Les Jeux paralympiques de Paris 2024 en ligne de mire

Pour faire partie de la sélection, Sandrine Cauderon Paulin devra intégrer d'ici l'année prochaine le top 4 français, être dans le top 25 mondial et avoir participé à une coupe du monde. Un défi qu'elle se donne les moyens de réussir : "Je suis très entourée. J'ai une coach, Camille Cheli, une amie diététicienne, un frère ostéopathe, un mari kiné, un coach mental. C'est une belle aventure. Jamais dans ma vie d'avant, je n'aurais imaginé toucher du doigt les Jeux olympiques. Ça me met la pression, car je ne veux pas décevoir. Même si dès le début, Frank Ribuot a expliqué qu'on ne savait pas si j'allais y arriver, mais qu'on allait me donner les moyens de le faire."

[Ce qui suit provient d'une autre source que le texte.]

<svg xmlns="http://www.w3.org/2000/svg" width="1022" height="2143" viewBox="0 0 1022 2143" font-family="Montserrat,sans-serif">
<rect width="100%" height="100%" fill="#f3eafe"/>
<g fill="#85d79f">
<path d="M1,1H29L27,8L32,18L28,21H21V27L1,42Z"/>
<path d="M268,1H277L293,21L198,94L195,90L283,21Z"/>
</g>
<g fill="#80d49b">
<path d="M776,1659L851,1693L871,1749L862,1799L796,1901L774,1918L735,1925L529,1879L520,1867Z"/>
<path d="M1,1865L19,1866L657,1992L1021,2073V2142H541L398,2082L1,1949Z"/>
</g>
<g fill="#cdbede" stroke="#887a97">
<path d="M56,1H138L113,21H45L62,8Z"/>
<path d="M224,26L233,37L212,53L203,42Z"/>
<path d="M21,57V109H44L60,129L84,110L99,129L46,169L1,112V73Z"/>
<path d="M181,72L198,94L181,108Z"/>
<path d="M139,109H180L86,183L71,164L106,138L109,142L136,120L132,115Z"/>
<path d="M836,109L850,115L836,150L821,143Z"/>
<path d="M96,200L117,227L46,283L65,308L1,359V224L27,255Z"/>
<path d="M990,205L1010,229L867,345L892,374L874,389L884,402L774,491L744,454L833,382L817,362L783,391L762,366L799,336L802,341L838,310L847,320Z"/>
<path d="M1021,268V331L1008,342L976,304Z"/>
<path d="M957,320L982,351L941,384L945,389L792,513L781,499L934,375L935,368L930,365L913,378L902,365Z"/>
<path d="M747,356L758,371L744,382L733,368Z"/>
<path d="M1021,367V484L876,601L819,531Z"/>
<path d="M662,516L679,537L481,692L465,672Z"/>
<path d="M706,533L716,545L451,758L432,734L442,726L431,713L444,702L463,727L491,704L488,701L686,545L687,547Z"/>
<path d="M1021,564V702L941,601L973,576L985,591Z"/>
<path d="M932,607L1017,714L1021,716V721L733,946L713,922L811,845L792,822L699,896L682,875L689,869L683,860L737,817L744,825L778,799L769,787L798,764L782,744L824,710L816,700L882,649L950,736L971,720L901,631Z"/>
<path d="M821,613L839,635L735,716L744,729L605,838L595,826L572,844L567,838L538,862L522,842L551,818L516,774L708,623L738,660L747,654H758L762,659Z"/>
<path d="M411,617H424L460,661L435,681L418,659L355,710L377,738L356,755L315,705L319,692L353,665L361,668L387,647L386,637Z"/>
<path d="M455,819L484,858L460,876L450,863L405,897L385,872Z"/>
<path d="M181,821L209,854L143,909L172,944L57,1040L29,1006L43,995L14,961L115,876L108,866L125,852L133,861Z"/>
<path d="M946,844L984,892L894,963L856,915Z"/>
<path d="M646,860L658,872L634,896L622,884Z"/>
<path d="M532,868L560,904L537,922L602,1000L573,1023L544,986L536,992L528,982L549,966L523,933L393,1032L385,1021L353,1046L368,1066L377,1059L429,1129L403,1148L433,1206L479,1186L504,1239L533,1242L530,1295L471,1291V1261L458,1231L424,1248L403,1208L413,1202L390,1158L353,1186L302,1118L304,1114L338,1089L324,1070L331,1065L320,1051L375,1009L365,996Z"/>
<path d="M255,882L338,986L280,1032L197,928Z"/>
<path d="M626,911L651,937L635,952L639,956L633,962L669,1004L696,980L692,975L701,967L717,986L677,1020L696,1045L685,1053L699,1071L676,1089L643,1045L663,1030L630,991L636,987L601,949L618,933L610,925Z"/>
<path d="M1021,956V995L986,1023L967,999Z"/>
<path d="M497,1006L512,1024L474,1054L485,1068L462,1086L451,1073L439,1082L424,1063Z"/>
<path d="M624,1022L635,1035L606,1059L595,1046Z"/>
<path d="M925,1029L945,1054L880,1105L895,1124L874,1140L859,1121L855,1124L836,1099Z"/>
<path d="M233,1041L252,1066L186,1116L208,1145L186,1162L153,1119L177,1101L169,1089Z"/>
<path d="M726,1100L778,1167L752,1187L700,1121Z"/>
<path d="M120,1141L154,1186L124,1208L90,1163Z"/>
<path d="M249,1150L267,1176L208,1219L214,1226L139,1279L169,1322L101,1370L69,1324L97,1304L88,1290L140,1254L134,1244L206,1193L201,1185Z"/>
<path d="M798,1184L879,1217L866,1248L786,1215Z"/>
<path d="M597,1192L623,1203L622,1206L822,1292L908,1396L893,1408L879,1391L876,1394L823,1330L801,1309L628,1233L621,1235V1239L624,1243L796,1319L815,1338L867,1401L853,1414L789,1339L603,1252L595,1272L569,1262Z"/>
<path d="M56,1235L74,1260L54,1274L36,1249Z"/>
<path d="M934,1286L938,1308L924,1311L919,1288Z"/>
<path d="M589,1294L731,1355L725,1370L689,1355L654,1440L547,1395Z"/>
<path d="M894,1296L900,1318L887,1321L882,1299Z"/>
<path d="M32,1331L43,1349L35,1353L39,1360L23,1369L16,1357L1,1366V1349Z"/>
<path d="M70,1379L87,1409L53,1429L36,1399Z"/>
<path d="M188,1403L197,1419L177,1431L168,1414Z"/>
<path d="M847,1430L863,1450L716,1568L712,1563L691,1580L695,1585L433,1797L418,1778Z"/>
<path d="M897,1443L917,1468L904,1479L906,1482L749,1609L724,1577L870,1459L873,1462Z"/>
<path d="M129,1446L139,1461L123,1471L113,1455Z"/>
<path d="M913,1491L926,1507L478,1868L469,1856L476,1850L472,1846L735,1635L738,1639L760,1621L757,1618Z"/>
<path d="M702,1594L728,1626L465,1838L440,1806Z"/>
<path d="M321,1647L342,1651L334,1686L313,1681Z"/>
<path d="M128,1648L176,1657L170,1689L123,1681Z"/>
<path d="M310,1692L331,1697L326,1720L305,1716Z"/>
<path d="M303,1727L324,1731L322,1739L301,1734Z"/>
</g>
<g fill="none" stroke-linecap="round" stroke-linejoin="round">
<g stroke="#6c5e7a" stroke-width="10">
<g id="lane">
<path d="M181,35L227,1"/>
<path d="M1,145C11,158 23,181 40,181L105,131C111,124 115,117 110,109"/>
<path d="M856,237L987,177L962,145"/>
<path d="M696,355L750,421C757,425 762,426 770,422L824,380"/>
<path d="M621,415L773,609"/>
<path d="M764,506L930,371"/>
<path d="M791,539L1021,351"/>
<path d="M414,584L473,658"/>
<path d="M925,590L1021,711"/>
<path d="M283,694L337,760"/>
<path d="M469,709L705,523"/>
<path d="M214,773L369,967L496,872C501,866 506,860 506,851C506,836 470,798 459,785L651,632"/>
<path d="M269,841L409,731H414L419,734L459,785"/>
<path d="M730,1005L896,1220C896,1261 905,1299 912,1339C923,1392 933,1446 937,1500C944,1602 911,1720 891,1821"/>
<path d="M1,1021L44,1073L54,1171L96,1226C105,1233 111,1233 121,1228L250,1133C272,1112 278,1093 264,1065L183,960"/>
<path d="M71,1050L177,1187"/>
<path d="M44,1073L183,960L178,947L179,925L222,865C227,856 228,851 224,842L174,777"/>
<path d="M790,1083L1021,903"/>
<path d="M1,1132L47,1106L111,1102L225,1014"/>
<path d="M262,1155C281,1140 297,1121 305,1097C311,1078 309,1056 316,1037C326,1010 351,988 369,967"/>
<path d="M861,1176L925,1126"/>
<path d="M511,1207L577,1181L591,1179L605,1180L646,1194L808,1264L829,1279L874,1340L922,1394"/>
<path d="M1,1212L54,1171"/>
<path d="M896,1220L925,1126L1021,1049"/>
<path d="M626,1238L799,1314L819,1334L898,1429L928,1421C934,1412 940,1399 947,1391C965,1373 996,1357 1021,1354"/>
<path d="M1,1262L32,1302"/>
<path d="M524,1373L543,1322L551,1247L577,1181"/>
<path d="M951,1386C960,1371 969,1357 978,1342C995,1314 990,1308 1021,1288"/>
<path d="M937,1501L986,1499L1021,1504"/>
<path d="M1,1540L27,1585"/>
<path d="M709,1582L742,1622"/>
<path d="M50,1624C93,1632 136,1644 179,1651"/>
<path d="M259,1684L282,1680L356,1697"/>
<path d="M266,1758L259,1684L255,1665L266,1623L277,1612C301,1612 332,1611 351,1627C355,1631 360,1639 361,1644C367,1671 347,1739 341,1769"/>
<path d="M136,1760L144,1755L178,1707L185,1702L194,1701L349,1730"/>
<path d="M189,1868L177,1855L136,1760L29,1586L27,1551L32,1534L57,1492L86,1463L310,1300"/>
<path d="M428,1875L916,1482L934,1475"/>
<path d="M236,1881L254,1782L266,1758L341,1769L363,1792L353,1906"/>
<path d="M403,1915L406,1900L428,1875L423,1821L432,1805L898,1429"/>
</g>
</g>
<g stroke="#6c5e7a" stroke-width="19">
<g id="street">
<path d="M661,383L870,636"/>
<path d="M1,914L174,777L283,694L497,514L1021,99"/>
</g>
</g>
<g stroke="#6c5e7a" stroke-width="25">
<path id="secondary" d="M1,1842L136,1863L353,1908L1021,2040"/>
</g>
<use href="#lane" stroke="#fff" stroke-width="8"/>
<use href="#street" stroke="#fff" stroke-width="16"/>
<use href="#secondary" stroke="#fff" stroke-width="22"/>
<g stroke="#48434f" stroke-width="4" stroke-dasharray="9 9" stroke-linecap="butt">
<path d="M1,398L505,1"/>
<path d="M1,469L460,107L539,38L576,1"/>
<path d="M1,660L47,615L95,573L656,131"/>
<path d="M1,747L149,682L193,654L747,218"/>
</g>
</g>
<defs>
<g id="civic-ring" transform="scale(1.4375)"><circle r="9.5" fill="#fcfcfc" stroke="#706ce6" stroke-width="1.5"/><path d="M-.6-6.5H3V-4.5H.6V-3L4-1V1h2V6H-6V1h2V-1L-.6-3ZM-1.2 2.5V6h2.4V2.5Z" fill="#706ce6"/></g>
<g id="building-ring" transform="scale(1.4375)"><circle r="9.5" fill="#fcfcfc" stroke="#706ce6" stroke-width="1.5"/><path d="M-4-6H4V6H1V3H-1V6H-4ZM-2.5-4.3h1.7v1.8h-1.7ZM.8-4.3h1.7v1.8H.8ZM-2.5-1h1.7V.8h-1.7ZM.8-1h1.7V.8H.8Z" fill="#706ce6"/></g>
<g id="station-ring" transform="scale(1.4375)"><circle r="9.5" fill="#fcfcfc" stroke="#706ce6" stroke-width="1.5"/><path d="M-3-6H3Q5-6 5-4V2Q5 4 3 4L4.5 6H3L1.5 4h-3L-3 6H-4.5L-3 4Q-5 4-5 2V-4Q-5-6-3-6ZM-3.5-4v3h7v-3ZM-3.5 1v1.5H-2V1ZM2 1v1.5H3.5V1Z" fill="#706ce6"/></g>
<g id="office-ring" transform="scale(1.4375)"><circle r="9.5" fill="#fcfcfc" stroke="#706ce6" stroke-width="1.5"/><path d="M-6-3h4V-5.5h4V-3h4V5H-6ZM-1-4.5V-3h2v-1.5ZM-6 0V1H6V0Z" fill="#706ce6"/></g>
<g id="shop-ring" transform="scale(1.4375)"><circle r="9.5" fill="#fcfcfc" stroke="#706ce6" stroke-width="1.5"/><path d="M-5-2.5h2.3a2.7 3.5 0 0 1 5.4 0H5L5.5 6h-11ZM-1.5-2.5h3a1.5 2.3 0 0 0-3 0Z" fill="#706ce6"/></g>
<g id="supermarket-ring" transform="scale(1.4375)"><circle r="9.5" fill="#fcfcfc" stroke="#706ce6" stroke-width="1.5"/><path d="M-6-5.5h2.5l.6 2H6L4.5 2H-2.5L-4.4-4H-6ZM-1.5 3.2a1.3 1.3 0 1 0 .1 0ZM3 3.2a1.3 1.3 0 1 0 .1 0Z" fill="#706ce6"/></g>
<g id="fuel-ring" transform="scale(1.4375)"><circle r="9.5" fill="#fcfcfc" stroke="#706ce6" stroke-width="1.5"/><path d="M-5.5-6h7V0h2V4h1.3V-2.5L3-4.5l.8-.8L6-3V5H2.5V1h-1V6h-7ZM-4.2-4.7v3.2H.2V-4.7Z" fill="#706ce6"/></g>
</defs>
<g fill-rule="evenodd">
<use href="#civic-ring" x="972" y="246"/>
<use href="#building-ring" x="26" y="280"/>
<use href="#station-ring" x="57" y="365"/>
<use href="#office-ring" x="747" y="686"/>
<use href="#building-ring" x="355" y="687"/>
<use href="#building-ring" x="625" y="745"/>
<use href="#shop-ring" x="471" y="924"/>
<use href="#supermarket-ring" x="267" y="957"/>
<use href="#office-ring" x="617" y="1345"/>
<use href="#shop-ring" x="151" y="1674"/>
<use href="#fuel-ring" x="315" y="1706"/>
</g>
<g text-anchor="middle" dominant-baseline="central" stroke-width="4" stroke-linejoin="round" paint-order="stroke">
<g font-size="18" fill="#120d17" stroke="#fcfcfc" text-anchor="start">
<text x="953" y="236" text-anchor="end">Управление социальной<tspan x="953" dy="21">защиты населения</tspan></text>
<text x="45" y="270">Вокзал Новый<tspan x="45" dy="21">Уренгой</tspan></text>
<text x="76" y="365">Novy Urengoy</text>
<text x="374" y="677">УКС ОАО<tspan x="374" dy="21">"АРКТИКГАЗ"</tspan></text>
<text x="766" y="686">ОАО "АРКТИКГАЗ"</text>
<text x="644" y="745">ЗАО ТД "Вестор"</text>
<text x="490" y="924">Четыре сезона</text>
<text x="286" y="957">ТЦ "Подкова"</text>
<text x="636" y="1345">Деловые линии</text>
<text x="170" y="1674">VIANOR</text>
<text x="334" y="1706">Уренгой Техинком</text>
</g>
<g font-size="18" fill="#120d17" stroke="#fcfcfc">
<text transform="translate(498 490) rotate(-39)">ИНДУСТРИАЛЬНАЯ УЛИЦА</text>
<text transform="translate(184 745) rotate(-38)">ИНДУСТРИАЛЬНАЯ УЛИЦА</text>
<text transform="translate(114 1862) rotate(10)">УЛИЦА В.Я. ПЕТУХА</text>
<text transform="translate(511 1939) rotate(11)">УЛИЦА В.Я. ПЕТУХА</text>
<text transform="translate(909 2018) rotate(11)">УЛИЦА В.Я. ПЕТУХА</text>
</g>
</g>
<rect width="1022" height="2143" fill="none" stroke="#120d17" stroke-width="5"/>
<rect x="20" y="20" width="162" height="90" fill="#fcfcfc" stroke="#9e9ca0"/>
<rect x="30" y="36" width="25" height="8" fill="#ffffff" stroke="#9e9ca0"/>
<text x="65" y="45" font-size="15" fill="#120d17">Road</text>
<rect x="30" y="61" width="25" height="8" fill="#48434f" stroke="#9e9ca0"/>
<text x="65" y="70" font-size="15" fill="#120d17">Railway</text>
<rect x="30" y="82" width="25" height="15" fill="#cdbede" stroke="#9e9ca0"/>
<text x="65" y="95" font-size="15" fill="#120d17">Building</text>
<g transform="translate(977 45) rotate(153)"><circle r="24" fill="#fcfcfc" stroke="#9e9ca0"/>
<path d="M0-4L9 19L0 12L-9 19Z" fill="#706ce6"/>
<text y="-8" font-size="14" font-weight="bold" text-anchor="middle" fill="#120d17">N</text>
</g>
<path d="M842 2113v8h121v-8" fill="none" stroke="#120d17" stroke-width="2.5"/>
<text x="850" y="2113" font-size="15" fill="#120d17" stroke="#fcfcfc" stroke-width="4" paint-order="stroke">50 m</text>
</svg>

Lorsqu'on lui demande si elle a un message à faire passer à nos lecteur-rice-s, Sandrine Cauderon Paulin répond : "Ne vous mettez pas de frein. Quand on est handicapé-e, on a tendance à se dire que notre entreprise est déjà bienveillante en nous donnant un travail et une voiture adaptée, qu'on ne va peut-être pas demander un sponsoring en plus. Mais vous n'avez rien à perdre. Au pire, on vous dira non. Osez !" Comme le disait le cinéaste François Truffaut, la vie a, de toute manière, beaucoup plus d'imagination que nous.